In the company’s 2014 transparency report, the warrant canary was still singing. It read, “As of January 29, 2015, reddit has never received a National Security Letter, an order under the Foreign Intelligence Surveillance Act, or any other classified request for user information. If we ever receive such a request, we would seek to let the public know it existed.” However, it’s unlikely Reddit would be able to let anyone know, and that’s the purpose of the canary.

Many companies use a warrant canary in privacy and transparency reports as a way of keeping users in the loop when it comes to their data. Reddit, like other online communities, generates a lot of user data. There might be times that federal law enforcement and intelligence entities decide they need access to that data, and they will get it. These National Security Letters or Foreign Intelligence Surveillance Act orders often come with a gag order. That means the company that is served with the letter is not permitted by law to say they’ve gotten the letter at all. What they can do, however, is tell you when they haven’t gotten one.

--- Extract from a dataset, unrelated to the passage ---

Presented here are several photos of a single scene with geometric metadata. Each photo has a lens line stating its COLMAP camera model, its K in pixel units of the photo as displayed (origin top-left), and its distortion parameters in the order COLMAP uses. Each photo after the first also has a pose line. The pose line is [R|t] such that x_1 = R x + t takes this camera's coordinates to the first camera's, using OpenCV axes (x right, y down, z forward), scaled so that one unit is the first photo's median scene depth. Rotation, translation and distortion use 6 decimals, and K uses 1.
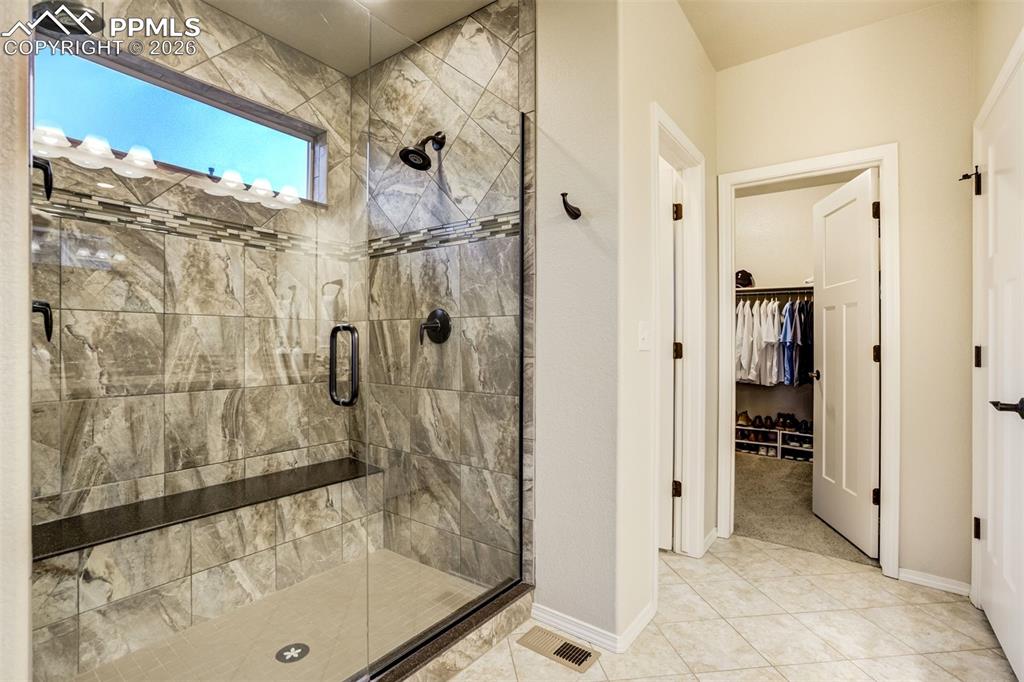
lens RADIAL K [[477.1, 0, 527.3], [0, 477.1, 339.5], [0, 0, 1]] dist [-0.049758, 0.017092]
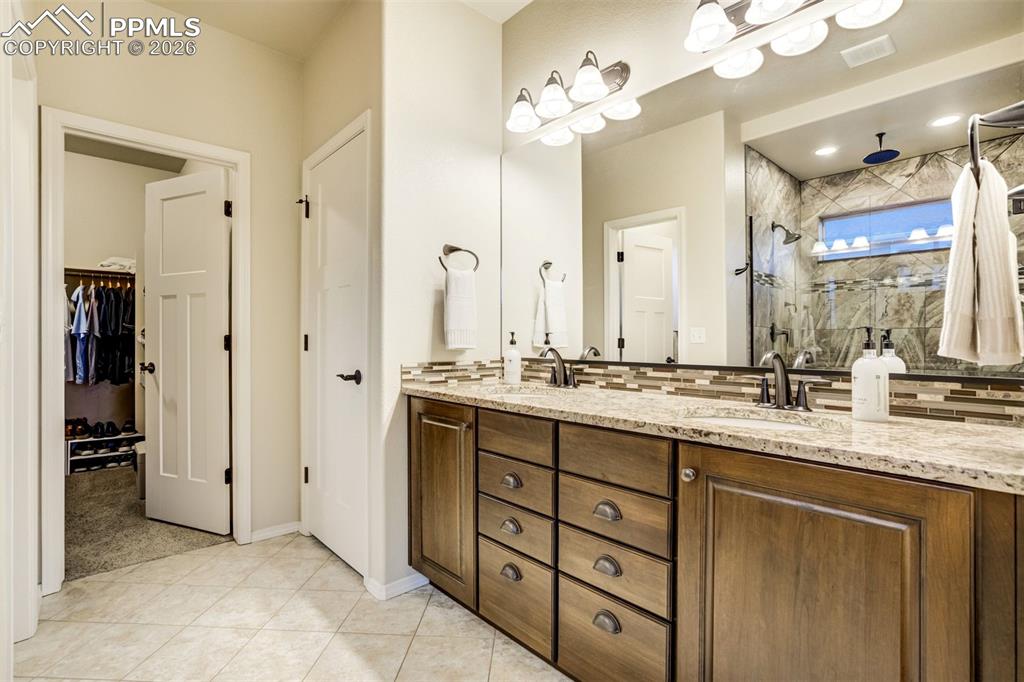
lens RADIAL K [[469.1, 0, 500.1], [0, 469.1, 331.8], [0, 0, 1]] dist [-0.051934, 0.014751]
pose [[0.212346, -0.007073, 0.977169, -0.147144], [0.004180, 0.999971, 0.006330, 0.001230], [-0.977186, 0.002740, 0.212370, 0.161894]]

So, like the proverbial canary in the coal mine that dies when exposed to toxic gas, the warrant canary dies when exposed to a secret government demand for information. The thinking is that courts can compel a company not to divulge the existence of a national security order, but they cannot force a company to lie and say that it has not received one. That’s probably all the information users will get, though. When users noted the lack of a canary in the transparency 2015 report, Reddit CEO Steve Huffman replied on the site to say, “I’ve been advised not to say anything one way or the other.”

This may very well mean that US intelligence agencies have a cache of data from Reddit that includes your personal activity. Much of what happens on Reddit is public anyway, so any national security order probably pertained to private messages or invite-only sub-Reddits. We’ll probably never find out what exactly was handed over, but the canary died to let us know something went down.